Dorothy Stang: 20 anos após sua morte, legado de luta permanece vivo
Missionária foi assassinada em 2005 no Pará; conflitos agrários ainda persistem

Brasília - Duas décadas após o assassinato da missionária norte-americana Dorothy Stang, seu legado de luta em defesa das comunidades assentadas e da Amazônia segue vivo. Morta em 12 de fevereiro de 2005, na cidade de Anapu (PA), a religiosa da Congregação das Irmãs de Notre Dame de Namur vivia um momento de esperança com a implementação de projetos agroflorestais na região. A ativista e missionária Jean Ann Bellini, da coordenação da Comissão Pastoral da Terra (CPT), lembra que Dorothy defendia um modelo sustentável para a sobrevivência das comunidades locais.
Os fazendeiros Vitalmiro Bastos de Moura e Regivaldo Pereira Galvão foram apontados como mandantes do crime e condenados pela Justiça. Segundo Bellini, Dorothy acreditava na agrofloresta como uma alternativa viável para conciliar produção agrícola e preservação ambiental. “Ela se entusiasmava com a ideia de integrar culturas anuais com árvores nativas, como castanheiras e cupuaçuzeiros”, recorda a missionária, que na época trabalhava no interior do Mato Grosso.
Conflitos agrários persistem
Mesmo após a morte de Dorothy, os conflitos no campo não cessaram. Bellini afirma que, apesar do avanço das políticas públicas, a pressão de grandes proprietários de terra intensificou-se na região. “Na época, Anapu era uma área pouco explorada, com muitas terras federais. A ausência do Estado facilitava a ocupação irregular”, explica.
O Instituto Nacional de Colonização e Reforma Agrária (Incra) propôs a criação de assentamentos voltados para a preservação da floresta, mas enfrentou resistência. “Entre os assentados, havia aqueles que priorizavam o modelo convencional de exploração, buscando lucro imediato, o que gerou embates”, analisa Bellini. Para ela, a disputa entre os modelos de uso da terra ainda persiste, com fazendeiros pressionando comunidades agroflorestais a abandonarem suas práticas sustentáveis.
Amazônia ameaçada
Desde a morte da missionária, Bellini visitou Anapu três vezes. A ativista destaca que a infraestrutura da cidade permanece precária, mas a exploração madeireira e a especulação fundiária cresceram. “A Transamazônica continua sendo estrada de chão, mas a quantidade de carretas transportando madeira e material de construção impressiona. O ‘desenvolvimento’ segue um modelo predatório”, critica.
Dorothy Stang era conhecida pelo seu compromisso com a justiça social e a preservação ambiental. “Ela tinha amor pelas famílias e queria acelerar os projetos sustentáveis.

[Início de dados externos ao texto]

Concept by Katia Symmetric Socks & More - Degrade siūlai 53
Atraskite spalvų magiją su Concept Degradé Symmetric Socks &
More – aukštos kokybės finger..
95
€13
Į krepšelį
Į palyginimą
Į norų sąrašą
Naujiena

Defendia que a luta pela terra deveria ser coletiva, garantindo um futuro para as próximas gerações”, ressalta Bellini.
A morte da missionária reforçou a necessidade de proteger lideranças comunitárias e fortalecer redes de apoio. “As comunidades entenderam que não podem expor demais uma única liderança. A luta precisa ser compartilhada por todos”, pontua a ativista.
Violência no campo cresce
Os dados mais recentes da Pastoral da Terra, divulgados em 2023, indicam que os conflitos agrários continuam em alta. Foram registradas 2.203 disputas no campo, um aumento em relação a 2022, quando ocorreram 2.050 casos. A Bahia lidera o ranking de estados com maior número de conflitos (249), seguida do Pará (227).
A violência contra pessoas também preocupa. Em 2023, houve 554 registros, incluindo 31 assassinatos, uma redução de 34% em comparação com os 47 homicídios de 2022. O uso de agrotóxicos foi a principal forma de violência, vitimando 336 pessoas. Além disso, foram registradas 218 ameaças de morte, 194 casos de intimidação e 160 processos de criminalização de líderes comunitários.
A luta de Dorothy Stang e de tantas outras lideranças segue viva, mas os desafios persistem. A preservação da floresta e a defesa dos direitos das comunidades continuam no centro das disputas pelo futuro da Amazônia.